The turning point of this one came with just six seconds left to play in the game. Indiana had just worked to erase the Cardinals 13-point lead over the last five minutes. Immediately after that Ball State signal caller Keith Wenning lead the Cardinals on a 7-play, 44-yard drive, of which the penultimate play was a pass to Willie Snead down the sideline for 18-yards setting up a Ball State field goal attempt from the Hoosier 25-yard line with just one-second remaining. Officials reviewed the play, however, they deemed that there was not conclusive evidence to overturn the ruling on the field.
The Game was Over When:
Steven Schott’s 42-yard field goal sailed through the uprights as time expired and breaking the hearts of Hoosier fans.
Players of the Game:
Indiana- Cody Latimer, Wide Receiver
The sophomore wideout kick started the Indiana offense when he took a pass 70 yards for a score to bring the Hoosiers to within six-points with just over four minutes remaining in the game. Overall he hauled in 6 passes and 2 touchdowns for the game.

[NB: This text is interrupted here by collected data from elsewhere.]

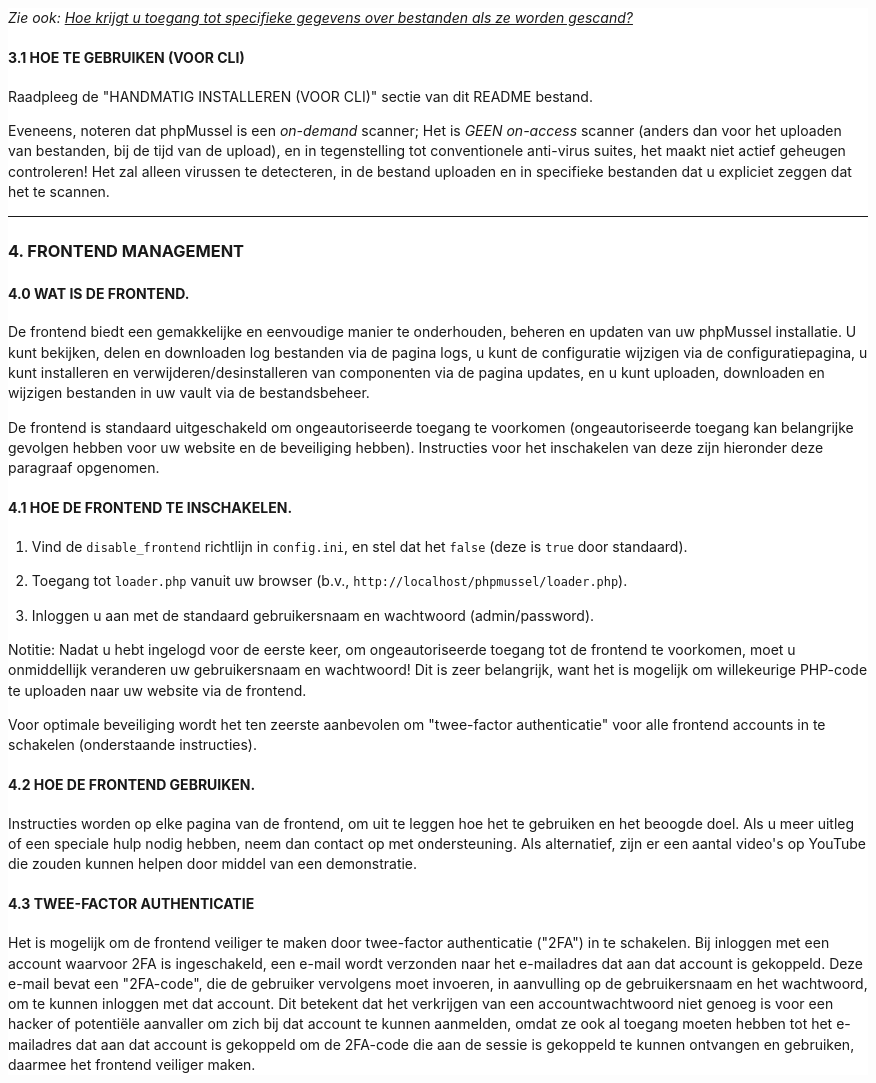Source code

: *Zie ook: [Hoe krijgt u toegang tot specifieke gegevens over bestanden als ze worden gescand?](#SCAN_DEBUGGING)*

#### 3.1 HOE TE GEBRUIKEN (VOOR CLI)

Raadpleeg de "HANDMATIG INSTALLEREN (VOOR CLI)" sectie van dit README bestand.

Eveneens, noteren dat phpMussel is een *on-demand* scanner; Het is *GEEN* *on-access* scanner (anders dan voor het uploaden van bestanden, bij de tijd van de upload), en in tegenstelling tot conventionele anti-virus suites, het maakt niet actief geheugen controleren! Het zal alleen virussen te detecteren, in de bestand uploaden en in specifieke bestanden dat u expliciet zeggen dat het te scannen.

---


### 4. <a name="SECTION4"></a>FRONTEND MANAGEMENT

#### 4.0 WAT IS DE FRONTEND.

De frontend biedt een gemakkelijke en eenvoudige manier te onderhouden, beheren en updaten van uw phpMussel installatie. U kunt bekijken, delen en downloaden log bestanden via de pagina logs, u kunt de configuratie wijzigen via de configuratiepagina, u kunt installeren en verwijderen/desinstalleren van componenten via de pagina updates, en u kunt uploaden, downloaden en wijzigen bestanden in uw vault via de bestandsbeheer.

De frontend is standaard uitgeschakeld om ongeautoriseerde toegang te voorkomen (ongeautoriseerde toegang kan belangrijke gevolgen hebben voor uw website en de beveiliging hebben). Instructies voor het inschakelen van deze zijn hieronder deze paragraaf opgenomen.

#### 4.1 HOE DE FRONTEND TE INSCHAKELEN.

1) Vind de `disable_frontend` richtlijn in `config.ini`, en stel dat het `false` (deze is `true` door standaard).

2) Toegang tot `loader.php` vanuit uw browser (b.v., `http://localhost/phpmussel/loader.php`).

3) Inloggen u aan met de standaard gebruikersnaam en wachtwoord (admin/password).

Notitie: Nadat u hebt ingelogd voor de eerste keer, om ongeautoriseerde toegang tot de frontend te voorkomen, moet u onmiddellijk veranderen uw gebruikersnaam en wachtwoord! Dit is zeer belangrijk, want het is mogelijk om willekeurige PHP-code te uploaden naar uw website via de frontend.

Voor optimale beveiliging wordt het ten zeerste aanbevolen om "twee-factor authenticatie" voor alle frontend accounts in te schakelen (onderstaande instructies).

#### 4.2 HOE DE FRONTEND GEBRUIKEN.

Instructies worden op elke pagina van de frontend, om uit te leggen hoe het te gebruiken en het beoogde doel. Als u meer uitleg of een speciale hulp nodig hebben, neem dan contact op met ondersteuning. Als alternatief, zijn er een aantal video's op YouTube die zouden kunnen helpen door middel van een demonstratie.

#### 4.3 TWEE-FACTOR AUTHENTICATIE

Het is mogelijk om de frontend veiliger te maken door twee-factor authenticatie ("2FA") in te schakelen. Bij inloggen met een account waarvoor 2FA is ingeschakeld, een e-mail wordt verzonden naar het e-mailadres dat aan dat account is gekoppeld. Deze e-mail bevat een "2FA-code", die de gebruiker vervolgens moet invoeren, in aanvulling op de gebruikersnaam en het wachtwoord, om te kunnen inloggen met dat account. Dit betekent dat het verkrijgen van een accountwachtwoord niet genoeg is voor een hacker of potentiële aanvaller om zich bij dat account te kunnen aanmelden, omdat ze ook al toegang moeten hebben tot het e-mailadres dat aan dat account is gekoppeld om de 2FA-code die aan de sessie is gekoppeld te kunnen ontvangen en gebruiken, daarmee het frontend veiliger maken.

Ball State- Keith Wenning, Quarterback
The Cardinals’ field general made a difference in all three aspects on offense. He threw for 3 touchdowns, caught another, and ran for 40 yards on the ground. Wenning made the plays when he had to and used all of the tools available to him to pull out the victory. It truly was a remarkable performance that will be talked about for years on the Ball State campus.
This defeat broke the hearts of the Hoosier players and fans alike. While it is admirable that the players showed their fight and refused to quit at any point, the fact is that there are no moral victories in college football, especially not for a Big Ten team playing a MAC foe. This was the first game of the season in which the Hoosiers had a question mark under center. The most important revelation from the Week Three loss was that both Cam Coffman and Nate Sudfeld proved they could handle running the offense, which bode well for the remainder of the 2012 slate.